──────── Data ────────
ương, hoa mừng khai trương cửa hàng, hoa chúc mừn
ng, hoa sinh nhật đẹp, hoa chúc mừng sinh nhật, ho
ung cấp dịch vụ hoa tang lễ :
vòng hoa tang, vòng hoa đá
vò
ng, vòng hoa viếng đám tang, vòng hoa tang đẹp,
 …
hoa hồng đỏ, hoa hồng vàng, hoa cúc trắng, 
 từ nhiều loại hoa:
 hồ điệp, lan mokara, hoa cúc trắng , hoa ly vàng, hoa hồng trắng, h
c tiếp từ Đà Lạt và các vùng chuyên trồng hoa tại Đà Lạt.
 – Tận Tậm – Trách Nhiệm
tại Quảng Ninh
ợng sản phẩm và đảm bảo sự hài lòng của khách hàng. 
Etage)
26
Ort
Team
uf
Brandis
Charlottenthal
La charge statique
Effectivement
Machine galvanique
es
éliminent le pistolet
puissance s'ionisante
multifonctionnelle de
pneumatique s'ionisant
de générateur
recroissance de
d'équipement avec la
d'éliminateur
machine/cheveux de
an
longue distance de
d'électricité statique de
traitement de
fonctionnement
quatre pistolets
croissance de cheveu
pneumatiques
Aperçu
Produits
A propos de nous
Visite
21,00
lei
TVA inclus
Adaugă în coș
────────
**The task**
Nothing but a number should be given: the count of lines above in which the word "vàng" occurs.

**Response area**
2